:: ACTIVITY ::
Pick every line from the data below that contains the string "Racine" and copy it.

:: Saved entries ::
*** Begin section ***

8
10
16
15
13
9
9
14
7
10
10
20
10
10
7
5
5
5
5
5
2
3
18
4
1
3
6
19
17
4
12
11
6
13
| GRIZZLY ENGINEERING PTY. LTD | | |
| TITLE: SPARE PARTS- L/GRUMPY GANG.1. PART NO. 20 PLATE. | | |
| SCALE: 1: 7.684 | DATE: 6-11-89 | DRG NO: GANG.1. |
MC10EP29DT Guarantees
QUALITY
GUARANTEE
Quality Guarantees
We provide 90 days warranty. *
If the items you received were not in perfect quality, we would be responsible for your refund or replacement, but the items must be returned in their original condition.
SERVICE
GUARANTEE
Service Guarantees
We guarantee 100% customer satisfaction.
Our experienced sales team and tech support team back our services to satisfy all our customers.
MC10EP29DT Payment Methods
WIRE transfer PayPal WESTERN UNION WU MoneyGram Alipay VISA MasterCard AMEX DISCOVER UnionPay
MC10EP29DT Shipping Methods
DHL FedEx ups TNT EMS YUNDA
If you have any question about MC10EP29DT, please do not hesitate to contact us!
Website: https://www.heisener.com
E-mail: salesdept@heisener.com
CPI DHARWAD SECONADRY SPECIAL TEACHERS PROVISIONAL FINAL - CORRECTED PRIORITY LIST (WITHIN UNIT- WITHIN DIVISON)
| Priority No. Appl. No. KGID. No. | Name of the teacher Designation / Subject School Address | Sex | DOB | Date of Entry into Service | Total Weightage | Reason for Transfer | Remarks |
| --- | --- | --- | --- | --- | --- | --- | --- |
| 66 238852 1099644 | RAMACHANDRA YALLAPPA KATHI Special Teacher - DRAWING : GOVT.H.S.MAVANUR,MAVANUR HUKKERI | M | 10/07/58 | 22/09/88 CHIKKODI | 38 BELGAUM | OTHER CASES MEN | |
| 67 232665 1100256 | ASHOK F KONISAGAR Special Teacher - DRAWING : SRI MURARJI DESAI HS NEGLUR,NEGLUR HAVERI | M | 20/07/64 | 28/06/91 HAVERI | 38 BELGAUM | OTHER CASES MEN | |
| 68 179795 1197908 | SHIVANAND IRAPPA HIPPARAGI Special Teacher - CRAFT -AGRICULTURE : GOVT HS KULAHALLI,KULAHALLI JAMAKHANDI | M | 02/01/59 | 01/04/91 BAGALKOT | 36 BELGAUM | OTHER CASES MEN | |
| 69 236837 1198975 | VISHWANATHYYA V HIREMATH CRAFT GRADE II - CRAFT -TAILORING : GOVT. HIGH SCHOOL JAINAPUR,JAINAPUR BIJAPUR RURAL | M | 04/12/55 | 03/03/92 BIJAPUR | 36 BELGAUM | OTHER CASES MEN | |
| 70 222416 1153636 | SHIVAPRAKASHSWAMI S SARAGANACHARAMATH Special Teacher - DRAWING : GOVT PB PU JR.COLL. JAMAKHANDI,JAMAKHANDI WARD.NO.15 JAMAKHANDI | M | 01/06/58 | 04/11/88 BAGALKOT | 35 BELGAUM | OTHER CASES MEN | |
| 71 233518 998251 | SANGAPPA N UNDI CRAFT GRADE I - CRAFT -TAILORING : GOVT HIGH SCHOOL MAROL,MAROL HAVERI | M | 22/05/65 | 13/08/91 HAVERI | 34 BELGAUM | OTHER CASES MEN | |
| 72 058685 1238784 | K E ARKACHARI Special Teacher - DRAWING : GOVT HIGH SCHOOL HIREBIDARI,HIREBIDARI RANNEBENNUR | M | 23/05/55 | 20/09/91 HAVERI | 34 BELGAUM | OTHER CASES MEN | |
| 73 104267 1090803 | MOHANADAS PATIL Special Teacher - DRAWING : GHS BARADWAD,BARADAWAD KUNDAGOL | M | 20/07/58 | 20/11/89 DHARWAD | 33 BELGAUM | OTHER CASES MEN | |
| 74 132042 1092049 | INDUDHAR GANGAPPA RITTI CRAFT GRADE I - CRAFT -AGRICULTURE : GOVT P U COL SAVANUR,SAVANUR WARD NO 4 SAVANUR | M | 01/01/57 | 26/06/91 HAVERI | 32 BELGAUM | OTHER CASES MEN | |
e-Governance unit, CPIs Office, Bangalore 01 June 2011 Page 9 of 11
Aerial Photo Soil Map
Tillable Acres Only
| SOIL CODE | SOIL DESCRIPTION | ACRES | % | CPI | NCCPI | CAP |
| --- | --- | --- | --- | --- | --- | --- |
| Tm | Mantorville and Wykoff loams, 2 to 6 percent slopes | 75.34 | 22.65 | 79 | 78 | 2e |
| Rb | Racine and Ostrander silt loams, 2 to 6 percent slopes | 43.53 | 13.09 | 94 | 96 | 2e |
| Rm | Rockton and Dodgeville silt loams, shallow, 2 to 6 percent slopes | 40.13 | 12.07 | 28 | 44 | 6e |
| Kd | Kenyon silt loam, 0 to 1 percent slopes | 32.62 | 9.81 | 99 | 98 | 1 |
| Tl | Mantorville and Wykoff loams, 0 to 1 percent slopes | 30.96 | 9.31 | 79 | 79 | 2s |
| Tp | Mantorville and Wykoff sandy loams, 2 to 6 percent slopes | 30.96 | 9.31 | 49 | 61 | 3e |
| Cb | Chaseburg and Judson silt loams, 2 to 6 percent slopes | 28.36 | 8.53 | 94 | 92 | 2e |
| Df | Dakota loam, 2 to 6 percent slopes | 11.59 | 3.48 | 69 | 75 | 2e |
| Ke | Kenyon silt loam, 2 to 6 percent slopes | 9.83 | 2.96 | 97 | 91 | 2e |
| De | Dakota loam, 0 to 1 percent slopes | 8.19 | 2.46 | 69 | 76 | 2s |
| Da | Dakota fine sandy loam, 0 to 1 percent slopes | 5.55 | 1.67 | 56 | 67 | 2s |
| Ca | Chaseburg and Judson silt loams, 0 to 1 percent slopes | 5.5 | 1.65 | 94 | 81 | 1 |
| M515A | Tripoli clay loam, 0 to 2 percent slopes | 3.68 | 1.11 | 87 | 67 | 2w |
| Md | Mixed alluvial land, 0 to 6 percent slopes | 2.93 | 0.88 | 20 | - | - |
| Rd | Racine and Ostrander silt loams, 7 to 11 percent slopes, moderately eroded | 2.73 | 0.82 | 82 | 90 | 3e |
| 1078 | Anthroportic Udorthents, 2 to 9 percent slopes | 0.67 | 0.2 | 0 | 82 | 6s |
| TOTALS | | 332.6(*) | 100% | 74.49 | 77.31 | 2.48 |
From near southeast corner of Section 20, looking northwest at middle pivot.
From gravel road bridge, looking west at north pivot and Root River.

*** End section ***

:: WRITTEN RESPONSE ::
| Rb | Racine and Ostrander silt loams, 2 to 6 percent slopes | 43.53 | 13.09 | 94 | 96 | 2e |
| Rd | Racine and Ostrander silt loams, 7 to 11 percent slopes, moderately eroded | 2.73 | 0.82 | 82 | 90 | 3e |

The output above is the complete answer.